*** Source passage Section Begins ***

Everything works now!

UdayaPriyaKannan commented 6 months ago

@reidmeyer I'm also struggling to get Cruise Control working with AWS MSK. I'm getting the same "Not Enough Valid windows exception". Can you pls share your config file so that I can see if I missed something

reidmeyer commented 6 months ago

Hi @UdayaPriyaKannan,

I'm using the https://github.com/linkedin/cruise-control/blob/main/config/cruisecontrol.properties as a guide.

I'm using prometheus as my metrics endpoint, and i'm filling it with data from both the 11001 and the 11002 kafka ports.

this is my config:

` #

Copyright 2017 LinkedIn Corp. Licensed under the BSD 2-Clause License (the "License"). See License in the project root for license information.

#

# This is an example property file for Kafka Cruise Control. See com.linkedin.kafka.cruisecontrol.config.constants for more details.

*** Source passage Section Ends ***
*** Records provided Section Begins ***

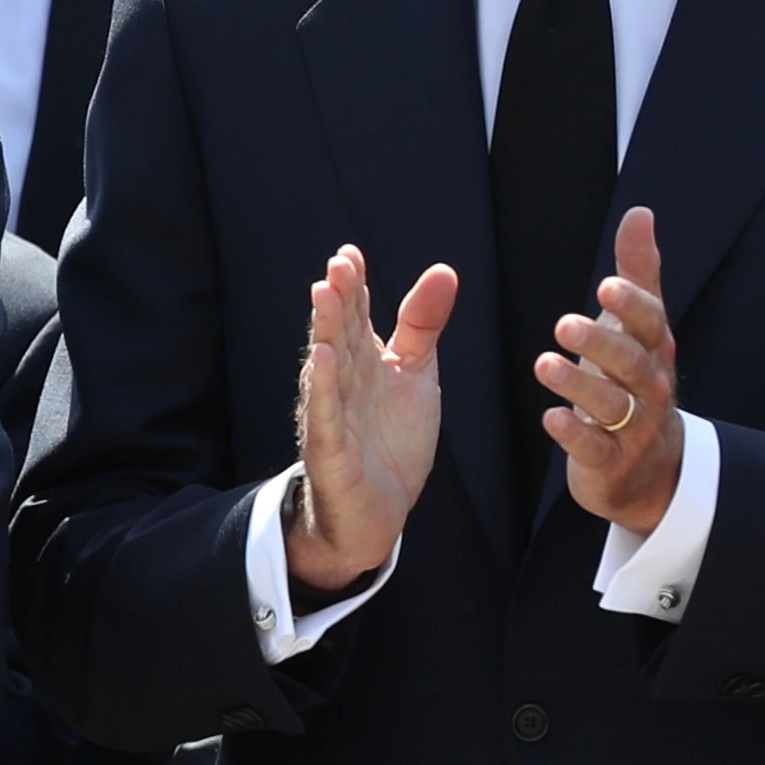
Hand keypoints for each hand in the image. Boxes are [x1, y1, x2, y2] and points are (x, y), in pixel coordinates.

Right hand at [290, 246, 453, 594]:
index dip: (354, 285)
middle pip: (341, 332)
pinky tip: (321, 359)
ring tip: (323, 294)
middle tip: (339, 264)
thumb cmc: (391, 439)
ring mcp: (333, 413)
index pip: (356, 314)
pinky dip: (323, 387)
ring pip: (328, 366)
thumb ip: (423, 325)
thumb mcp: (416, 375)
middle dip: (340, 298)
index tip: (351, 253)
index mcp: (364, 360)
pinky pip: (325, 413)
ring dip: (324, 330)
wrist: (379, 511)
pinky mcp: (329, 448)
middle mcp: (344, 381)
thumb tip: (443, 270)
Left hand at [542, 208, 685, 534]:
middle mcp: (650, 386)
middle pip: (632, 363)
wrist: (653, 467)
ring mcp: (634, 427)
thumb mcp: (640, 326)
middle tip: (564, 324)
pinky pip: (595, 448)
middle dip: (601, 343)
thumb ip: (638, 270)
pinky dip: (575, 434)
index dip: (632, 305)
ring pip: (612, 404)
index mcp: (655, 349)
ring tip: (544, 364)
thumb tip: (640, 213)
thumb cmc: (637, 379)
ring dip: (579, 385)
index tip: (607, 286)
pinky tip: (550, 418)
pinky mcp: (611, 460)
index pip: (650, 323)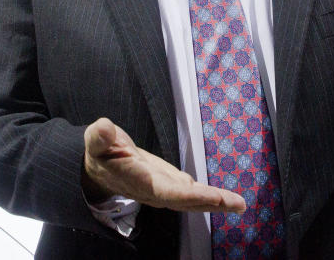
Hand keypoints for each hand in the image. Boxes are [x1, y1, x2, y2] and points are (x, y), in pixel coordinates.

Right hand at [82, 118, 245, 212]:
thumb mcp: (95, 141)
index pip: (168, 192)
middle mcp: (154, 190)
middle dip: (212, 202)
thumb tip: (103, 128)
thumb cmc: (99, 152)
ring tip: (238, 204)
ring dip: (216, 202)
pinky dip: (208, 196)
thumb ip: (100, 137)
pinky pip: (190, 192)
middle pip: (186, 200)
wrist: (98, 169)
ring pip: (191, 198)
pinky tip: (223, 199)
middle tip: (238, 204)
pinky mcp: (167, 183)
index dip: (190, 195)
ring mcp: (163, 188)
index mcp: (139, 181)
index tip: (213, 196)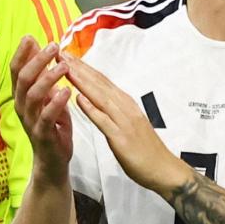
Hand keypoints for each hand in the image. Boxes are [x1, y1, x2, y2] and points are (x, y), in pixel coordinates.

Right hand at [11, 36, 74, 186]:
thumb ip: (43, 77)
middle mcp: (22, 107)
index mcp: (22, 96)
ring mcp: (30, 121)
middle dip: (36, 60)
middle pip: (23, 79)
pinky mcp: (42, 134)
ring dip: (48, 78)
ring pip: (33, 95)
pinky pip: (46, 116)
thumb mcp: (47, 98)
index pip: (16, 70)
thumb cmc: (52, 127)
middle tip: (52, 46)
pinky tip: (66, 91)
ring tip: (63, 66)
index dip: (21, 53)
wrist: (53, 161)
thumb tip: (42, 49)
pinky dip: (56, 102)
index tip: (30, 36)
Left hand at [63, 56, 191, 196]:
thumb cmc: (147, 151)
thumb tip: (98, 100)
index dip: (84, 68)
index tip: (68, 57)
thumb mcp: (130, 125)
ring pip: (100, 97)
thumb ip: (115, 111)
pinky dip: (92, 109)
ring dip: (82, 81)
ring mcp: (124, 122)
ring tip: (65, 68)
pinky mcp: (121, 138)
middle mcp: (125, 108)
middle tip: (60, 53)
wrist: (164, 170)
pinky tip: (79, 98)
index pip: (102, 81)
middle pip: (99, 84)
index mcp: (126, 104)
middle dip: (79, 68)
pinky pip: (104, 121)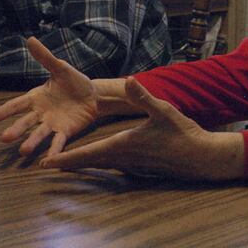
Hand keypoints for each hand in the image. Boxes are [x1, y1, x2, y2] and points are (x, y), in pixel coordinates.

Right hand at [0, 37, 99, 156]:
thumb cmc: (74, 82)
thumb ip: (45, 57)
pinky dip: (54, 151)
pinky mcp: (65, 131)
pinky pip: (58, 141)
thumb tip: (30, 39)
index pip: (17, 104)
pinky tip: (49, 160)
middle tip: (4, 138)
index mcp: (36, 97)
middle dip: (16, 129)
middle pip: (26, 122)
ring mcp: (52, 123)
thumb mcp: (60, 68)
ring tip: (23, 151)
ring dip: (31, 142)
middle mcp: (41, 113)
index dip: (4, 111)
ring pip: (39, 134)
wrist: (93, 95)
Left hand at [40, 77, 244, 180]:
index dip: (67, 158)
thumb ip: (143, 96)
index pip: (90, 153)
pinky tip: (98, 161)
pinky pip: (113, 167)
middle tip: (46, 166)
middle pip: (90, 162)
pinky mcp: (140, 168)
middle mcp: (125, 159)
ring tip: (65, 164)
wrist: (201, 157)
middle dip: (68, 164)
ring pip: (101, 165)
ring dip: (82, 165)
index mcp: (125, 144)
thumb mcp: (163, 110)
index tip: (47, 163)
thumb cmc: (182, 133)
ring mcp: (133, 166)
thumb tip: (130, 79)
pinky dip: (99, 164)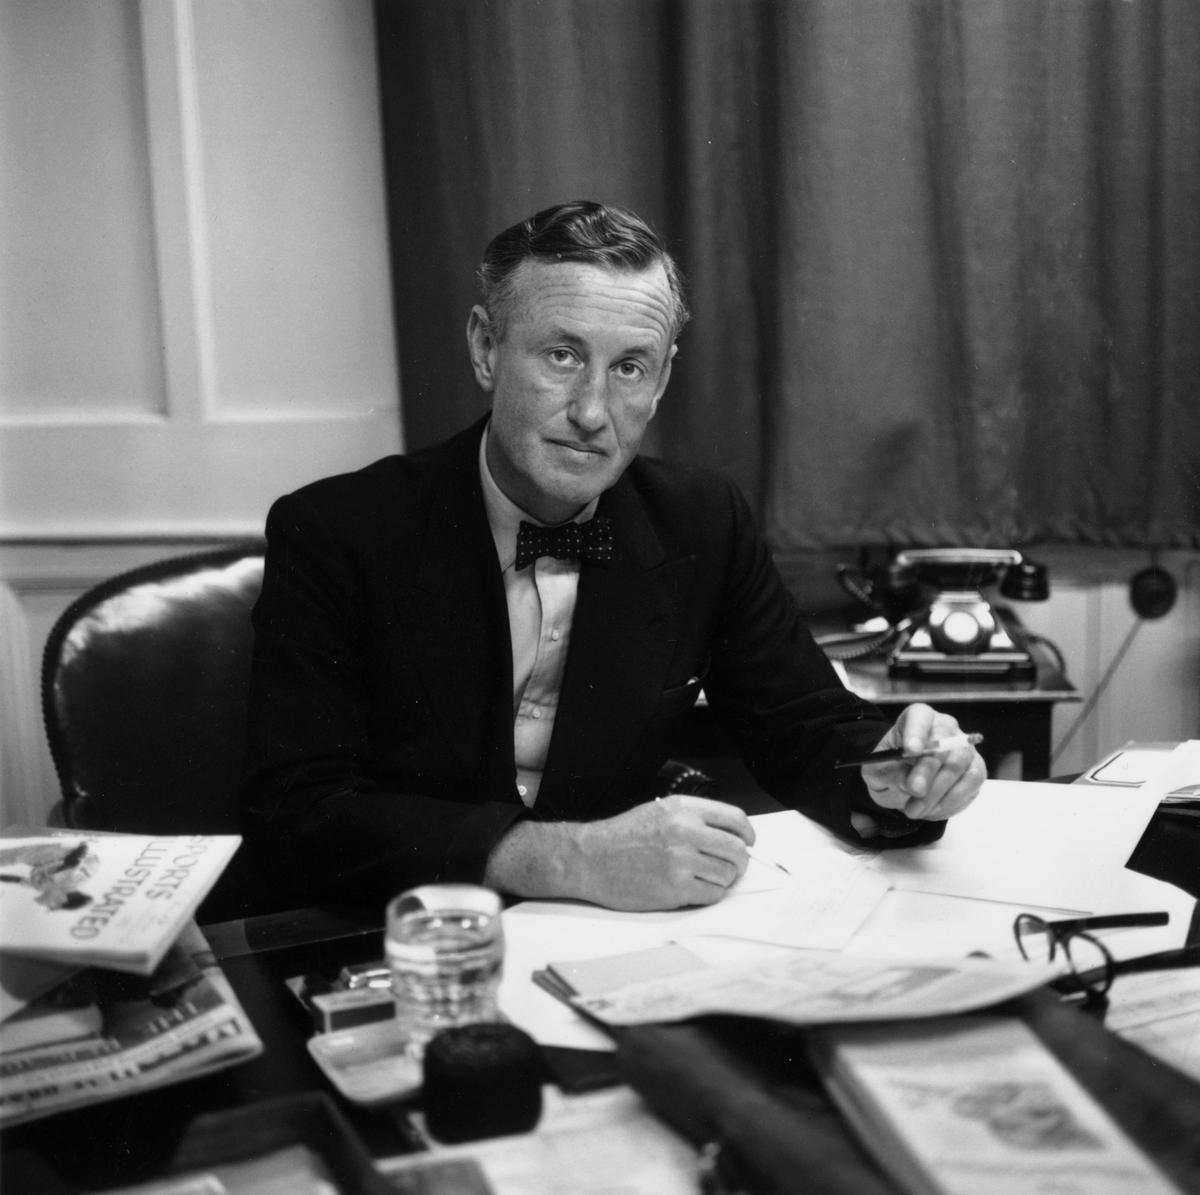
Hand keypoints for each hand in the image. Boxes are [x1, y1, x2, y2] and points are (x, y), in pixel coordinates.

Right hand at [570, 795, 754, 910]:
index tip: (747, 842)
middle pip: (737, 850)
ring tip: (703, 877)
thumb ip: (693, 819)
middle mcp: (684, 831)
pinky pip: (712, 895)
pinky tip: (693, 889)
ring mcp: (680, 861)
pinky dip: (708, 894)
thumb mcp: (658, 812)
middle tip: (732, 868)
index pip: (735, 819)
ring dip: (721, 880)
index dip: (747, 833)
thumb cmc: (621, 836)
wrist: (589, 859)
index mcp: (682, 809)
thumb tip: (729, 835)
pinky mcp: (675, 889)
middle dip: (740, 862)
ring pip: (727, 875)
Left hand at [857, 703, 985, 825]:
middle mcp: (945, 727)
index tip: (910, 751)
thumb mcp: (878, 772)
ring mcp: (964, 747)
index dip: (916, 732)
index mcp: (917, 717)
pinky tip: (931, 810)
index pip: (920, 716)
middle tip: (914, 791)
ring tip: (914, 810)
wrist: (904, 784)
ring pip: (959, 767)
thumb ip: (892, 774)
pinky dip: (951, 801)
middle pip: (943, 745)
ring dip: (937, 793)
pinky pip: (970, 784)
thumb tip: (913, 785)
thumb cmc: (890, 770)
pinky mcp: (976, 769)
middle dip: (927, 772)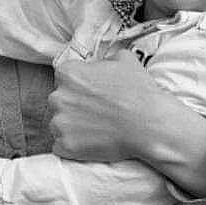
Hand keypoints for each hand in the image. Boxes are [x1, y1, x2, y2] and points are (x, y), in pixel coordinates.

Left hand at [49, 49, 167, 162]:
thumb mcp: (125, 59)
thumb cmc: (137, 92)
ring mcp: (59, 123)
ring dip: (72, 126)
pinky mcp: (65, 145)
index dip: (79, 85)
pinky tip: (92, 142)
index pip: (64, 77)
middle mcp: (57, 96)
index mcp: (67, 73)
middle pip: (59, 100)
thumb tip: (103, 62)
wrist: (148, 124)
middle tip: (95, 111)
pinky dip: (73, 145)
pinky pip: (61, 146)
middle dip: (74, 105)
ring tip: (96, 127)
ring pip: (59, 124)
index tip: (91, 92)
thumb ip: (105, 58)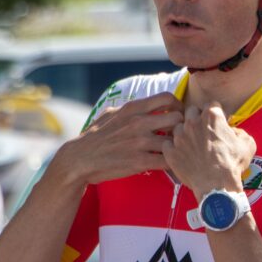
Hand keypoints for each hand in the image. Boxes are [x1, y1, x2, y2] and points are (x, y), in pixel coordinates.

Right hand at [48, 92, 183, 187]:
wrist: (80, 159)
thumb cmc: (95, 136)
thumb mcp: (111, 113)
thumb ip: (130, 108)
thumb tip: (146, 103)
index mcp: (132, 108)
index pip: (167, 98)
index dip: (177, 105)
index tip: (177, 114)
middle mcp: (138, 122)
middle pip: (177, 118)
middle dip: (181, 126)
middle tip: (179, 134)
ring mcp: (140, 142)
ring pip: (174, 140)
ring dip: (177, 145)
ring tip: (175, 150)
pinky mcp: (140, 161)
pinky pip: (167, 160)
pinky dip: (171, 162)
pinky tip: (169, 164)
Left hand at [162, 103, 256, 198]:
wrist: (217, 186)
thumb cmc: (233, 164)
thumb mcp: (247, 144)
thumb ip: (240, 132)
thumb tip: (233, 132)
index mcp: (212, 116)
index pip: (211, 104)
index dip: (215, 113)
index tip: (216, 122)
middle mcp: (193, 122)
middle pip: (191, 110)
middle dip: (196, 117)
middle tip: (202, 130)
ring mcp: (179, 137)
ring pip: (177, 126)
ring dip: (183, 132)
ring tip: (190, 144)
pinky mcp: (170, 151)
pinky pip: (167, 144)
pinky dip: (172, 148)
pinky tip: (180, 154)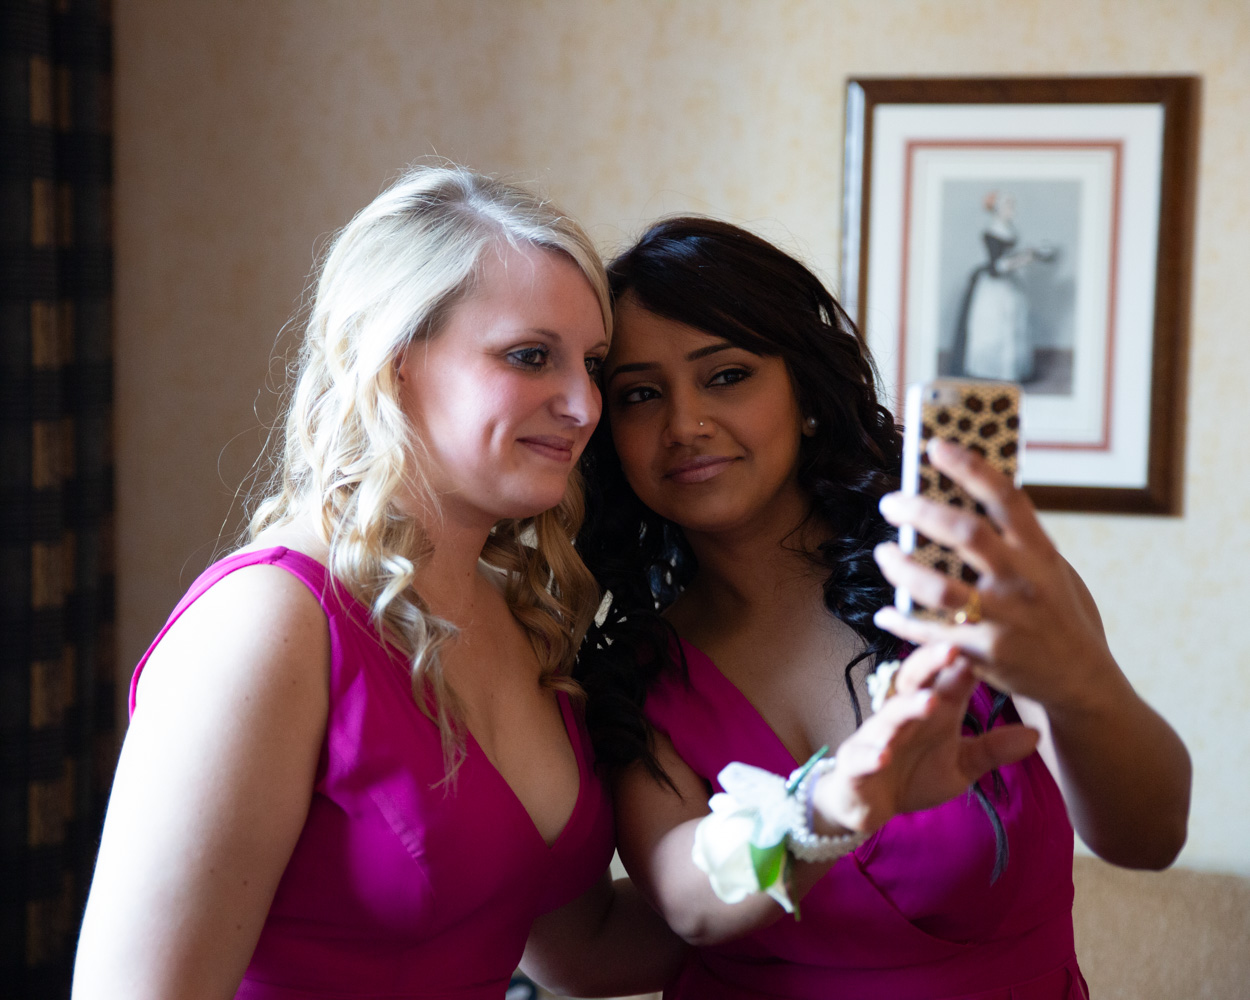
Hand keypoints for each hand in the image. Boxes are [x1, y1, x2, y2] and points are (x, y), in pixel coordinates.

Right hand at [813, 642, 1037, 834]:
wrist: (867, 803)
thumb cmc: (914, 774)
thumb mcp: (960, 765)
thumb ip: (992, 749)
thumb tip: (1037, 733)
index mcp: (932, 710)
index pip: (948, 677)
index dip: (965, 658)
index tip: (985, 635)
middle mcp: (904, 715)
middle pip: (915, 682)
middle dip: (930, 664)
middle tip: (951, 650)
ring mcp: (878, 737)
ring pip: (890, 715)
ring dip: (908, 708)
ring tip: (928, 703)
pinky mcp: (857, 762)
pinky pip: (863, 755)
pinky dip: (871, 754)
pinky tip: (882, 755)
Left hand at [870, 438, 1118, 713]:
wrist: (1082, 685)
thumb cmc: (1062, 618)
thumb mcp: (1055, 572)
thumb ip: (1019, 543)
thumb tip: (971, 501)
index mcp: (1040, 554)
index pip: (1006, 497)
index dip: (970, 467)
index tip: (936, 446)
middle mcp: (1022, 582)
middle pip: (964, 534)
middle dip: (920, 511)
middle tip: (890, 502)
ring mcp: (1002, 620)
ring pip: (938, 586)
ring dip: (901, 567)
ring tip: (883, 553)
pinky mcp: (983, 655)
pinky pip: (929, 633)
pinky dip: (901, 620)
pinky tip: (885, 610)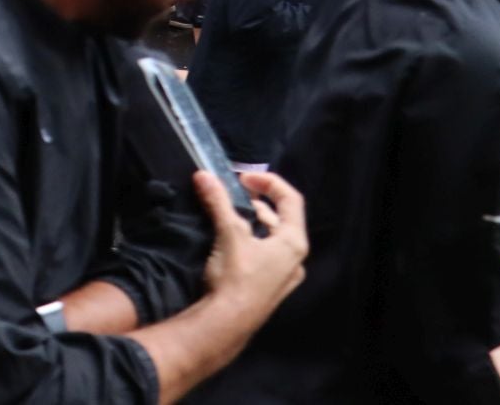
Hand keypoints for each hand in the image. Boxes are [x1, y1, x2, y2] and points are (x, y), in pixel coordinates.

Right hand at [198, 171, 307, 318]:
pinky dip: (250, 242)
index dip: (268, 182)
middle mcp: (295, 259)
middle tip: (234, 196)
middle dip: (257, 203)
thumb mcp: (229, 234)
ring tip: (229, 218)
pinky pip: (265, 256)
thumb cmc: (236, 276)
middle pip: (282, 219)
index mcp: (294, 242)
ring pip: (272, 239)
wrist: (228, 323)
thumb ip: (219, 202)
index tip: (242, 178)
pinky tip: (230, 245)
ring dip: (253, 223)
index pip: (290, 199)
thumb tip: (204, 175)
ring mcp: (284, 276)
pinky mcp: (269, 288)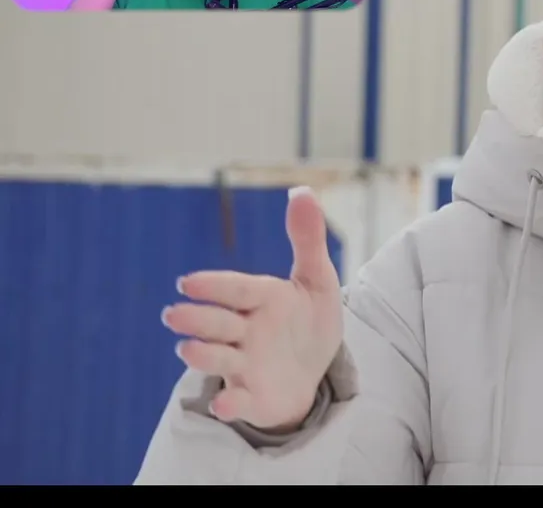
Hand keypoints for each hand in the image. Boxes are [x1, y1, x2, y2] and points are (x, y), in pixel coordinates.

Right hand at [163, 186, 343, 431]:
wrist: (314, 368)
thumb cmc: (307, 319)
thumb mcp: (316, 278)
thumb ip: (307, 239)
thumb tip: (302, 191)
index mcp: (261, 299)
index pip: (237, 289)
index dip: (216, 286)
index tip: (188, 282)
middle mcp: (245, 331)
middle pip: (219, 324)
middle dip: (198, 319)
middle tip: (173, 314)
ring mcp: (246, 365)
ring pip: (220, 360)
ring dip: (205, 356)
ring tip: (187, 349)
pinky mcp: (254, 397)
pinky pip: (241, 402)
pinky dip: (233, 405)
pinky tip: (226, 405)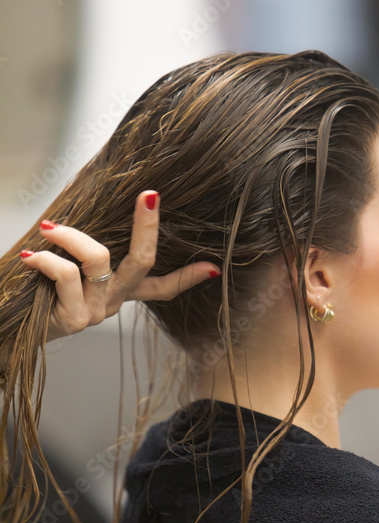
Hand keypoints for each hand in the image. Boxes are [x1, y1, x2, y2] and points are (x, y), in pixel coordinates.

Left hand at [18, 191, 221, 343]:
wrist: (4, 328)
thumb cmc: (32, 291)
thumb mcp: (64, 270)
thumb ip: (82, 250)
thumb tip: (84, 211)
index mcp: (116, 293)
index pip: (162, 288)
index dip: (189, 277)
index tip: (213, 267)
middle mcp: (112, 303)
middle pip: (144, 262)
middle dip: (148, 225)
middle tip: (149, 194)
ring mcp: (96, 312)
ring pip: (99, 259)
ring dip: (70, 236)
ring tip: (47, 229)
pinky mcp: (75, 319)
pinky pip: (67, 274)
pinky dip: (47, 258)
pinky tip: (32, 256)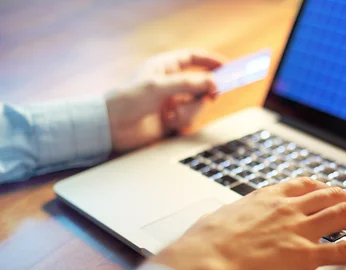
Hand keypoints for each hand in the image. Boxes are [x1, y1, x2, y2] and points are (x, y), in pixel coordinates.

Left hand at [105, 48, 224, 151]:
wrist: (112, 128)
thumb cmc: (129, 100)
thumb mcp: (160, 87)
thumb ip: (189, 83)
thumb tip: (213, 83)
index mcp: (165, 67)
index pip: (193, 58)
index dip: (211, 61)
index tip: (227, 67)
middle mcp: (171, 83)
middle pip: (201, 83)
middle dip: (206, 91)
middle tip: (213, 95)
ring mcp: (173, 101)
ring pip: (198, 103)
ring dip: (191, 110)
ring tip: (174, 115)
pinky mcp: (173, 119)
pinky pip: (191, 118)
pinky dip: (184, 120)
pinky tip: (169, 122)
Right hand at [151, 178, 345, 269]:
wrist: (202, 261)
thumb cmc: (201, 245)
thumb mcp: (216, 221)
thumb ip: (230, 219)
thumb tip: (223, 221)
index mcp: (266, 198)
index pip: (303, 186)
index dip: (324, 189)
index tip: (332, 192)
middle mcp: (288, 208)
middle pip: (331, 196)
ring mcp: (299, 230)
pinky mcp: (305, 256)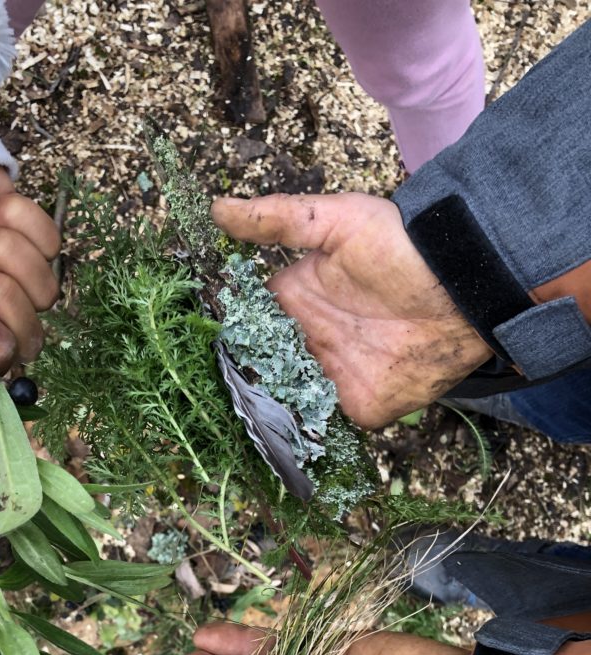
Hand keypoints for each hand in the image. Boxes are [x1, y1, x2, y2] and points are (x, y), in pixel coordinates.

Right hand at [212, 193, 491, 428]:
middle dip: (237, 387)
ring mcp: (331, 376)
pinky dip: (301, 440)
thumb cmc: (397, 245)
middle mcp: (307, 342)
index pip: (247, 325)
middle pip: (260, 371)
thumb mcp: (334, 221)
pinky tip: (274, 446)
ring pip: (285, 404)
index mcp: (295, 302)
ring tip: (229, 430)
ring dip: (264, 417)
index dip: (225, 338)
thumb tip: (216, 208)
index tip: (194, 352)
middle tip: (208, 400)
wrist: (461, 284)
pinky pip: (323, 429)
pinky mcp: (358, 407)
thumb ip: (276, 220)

*** Records provided Section Ends ***

§ **Task goal**:
Copy the Cruise Control forum thread from "UdayaPriyaKannan commented 6" to "11002 kafka ports.", substituting "graphite" for "prometheus".

§ **Answer space**:
UdayaPriyaKannan commented 6 months ago

@reidmeyer I'm also struggling to get Cruise Control working with AWS MSK. I'm getting the same "Not Enough Valid windows exception". Can you pls share your config file so that I can see if I missed something

reidmeyer commented 6 months ago

Hi @UdayaPriyaKannan,

I'm using the https://github.com/linkedin/cruise-control/blob/main/config/cruisecontrol.properties as a guide.

I'm using graphite as my metrics endpoint, and i'm filling it with data from both the 11001 and the 11002 kafka ports.